Black Press to Honor Martin Luther King III
The National Newspaper Publishers Association (NNPA) will honor Martin Luther King, III with the Lifetime Legacy Award during the group’s annual conference this week (June 20-June24) at the Gaylord Convention Center at the National Harbor in Prince George’s County, Md.
As the oldest son of Dr. Martin Luther King, Jr. and Mrs. Coretta Scott King, Martin Luther King III serves as an ambassador of his parent’s legacy of nonviolent social change. In 1997, Mr. King was elected as the fourth president of the Southern Christian Leadership Conference (SCLC) where he co-sponsored the 40th Anniversary of the historic March on Washington.
Following his service with SCLC, Mr. King founded Realizing the Dream, which focused on redressing poverty by strategizing with community organizers to ignite investment in the local neighborhoods and foster peaceful coexistence within the U.S. and internationally.
Dr. Benjamin F. Chavis, Jr., president and CEO of the NNPA, said that the group is especially pleased to present the 2017 Lifetime Legacy Award to Martin Luther King III.
“For decades, more than anyone else, Martin Luther King III has continued to personify and represent the living legacy of Dr. Martin Luther King Jr. for freedom, justice and equality,” said Chavis.
King will accept the Lifetime Legacy Award on Friday evening (June 23).
On Tuesday, June 20, the NNPA kicked off the conference with the National Black Parents Town Hall Meeting on Educational Excellence featuring radio personality and community activist DJ EZ Street; Hilary Shelton, director of the NAACP’s Washington Bureau; Dr. Marietta English, the president of the National Alliance of Black School Educators; and Lynn Jennings of Education Trust.
The conference will also feature a panel discussion about the documentary “Pardons of Innocence: The Wilmington Ten”; a conversation with NNPA members who operate publications that are more than 100 years old; and a presentation by the Nissan Foundation on 25 years of community service.

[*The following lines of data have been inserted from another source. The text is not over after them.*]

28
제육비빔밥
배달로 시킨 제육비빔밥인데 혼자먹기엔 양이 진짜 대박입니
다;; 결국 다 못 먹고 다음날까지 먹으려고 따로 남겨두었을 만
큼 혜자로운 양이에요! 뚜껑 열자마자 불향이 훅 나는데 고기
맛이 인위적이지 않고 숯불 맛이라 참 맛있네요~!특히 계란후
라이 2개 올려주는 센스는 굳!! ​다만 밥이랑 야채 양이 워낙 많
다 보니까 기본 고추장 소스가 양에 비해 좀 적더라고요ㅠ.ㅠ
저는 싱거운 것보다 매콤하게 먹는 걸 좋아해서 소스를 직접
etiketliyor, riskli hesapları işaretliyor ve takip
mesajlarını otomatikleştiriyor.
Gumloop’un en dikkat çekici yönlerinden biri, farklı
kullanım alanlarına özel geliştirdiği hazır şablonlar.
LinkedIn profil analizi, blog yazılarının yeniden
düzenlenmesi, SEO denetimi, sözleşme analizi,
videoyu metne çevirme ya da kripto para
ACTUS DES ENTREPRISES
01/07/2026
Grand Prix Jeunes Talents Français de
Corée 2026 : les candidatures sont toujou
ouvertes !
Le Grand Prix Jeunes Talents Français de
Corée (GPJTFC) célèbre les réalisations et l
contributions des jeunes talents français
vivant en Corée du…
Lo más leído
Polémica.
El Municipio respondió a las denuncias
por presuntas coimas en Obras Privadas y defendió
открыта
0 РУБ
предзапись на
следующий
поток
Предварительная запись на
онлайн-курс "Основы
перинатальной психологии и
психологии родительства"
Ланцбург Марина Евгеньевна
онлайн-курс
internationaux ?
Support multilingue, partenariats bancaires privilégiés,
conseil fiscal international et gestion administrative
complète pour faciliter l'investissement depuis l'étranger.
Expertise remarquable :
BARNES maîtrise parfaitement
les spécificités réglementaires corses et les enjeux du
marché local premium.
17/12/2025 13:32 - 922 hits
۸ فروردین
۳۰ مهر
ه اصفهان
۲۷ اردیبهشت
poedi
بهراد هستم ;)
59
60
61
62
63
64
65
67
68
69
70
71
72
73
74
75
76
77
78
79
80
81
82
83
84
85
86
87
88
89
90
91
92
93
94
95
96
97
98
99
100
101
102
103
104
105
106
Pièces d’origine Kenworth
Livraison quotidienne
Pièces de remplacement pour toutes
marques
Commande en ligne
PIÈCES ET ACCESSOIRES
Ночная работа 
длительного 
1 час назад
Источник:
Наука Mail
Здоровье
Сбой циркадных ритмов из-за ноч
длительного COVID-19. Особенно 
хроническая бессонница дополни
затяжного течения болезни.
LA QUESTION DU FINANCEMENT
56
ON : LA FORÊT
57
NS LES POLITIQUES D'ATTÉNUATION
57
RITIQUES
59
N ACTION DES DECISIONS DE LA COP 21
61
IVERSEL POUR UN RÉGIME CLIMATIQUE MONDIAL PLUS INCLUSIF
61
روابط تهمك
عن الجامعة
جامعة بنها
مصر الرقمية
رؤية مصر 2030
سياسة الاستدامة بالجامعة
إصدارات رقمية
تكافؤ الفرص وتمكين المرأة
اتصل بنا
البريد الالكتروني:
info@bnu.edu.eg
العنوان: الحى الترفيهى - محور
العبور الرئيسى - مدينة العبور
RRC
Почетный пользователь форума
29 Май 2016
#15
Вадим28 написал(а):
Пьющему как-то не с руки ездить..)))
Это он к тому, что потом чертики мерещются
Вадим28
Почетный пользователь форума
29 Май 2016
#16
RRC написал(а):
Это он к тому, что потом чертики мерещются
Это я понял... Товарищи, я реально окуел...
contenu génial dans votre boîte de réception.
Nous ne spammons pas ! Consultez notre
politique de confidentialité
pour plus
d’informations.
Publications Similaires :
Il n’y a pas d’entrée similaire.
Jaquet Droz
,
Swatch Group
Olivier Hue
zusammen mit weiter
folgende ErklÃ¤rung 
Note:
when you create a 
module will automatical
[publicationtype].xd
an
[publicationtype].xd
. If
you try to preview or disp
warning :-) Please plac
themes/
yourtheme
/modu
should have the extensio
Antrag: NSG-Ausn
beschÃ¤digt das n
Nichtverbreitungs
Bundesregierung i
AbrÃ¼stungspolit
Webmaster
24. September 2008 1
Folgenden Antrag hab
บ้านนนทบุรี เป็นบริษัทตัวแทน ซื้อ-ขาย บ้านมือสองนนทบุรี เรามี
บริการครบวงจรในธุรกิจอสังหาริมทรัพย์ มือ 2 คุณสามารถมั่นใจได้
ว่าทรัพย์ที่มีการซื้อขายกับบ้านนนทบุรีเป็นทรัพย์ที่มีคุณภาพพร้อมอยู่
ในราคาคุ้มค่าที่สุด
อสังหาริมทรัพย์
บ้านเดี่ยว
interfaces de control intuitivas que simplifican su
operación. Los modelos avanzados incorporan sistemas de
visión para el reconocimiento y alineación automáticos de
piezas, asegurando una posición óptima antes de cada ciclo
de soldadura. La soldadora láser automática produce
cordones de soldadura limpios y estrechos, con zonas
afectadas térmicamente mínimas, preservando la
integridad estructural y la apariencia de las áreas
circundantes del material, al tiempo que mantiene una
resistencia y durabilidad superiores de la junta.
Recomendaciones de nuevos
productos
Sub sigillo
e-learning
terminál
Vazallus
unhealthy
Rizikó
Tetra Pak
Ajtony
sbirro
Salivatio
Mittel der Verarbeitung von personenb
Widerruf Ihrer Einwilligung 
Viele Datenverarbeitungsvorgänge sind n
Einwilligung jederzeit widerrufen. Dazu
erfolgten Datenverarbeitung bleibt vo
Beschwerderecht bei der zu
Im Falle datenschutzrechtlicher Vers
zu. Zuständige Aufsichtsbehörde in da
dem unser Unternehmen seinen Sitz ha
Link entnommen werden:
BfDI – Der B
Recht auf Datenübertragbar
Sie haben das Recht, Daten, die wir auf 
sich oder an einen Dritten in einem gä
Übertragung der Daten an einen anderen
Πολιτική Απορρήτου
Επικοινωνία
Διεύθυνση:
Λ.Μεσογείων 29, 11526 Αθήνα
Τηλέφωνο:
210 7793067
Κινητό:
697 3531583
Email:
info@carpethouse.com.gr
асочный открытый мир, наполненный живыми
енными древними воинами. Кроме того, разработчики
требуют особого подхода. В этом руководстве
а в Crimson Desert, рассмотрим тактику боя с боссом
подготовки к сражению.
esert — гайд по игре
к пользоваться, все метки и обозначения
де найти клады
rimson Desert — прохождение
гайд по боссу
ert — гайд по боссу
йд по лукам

The NNPA will also name the Publisher of the Year during the Merit Awards on Thursday evening.
Dr. Chavis said that support of the NNPA’s partners, sponsors and advertisers is critically important and appreciated.
Denise Rolark Barnes, the chairwoman of the NNPA, said that this year’s conference is a celebration of the Black Press.
“For 190 years, since the first Black newspaper was published on March 16, 1827, Black newspaper publishers have been actively engaged in ending slavery and Jim Crow, fighting against segregation and for civil rights, and galvanizing the electorate that voted for the nation’s first Black president,” said Barnes. “Our collective voices, with well over 200 Black-owned media companies across the U.S. and in the Caribbean, are strong, defiant and determined to be heard.”
Barnes continued: “Despite our struggles, we remain relevant and strong within our communities. We welcome those to this conference who support our work, value our impact and share our belief in an inclusive and diverse country.”
The NNPA is a national trade association of 211 Black and women-owned U.S. media companies with a weekly print and digital readership of over 20.1 million Black Americans. The Black Press of America is 190 years old. The NNPA is known as the Black Press of America and the Voice of Black America, because its member publishers are trusted, respected and embedded in their local communities where they provide significant influence and impact.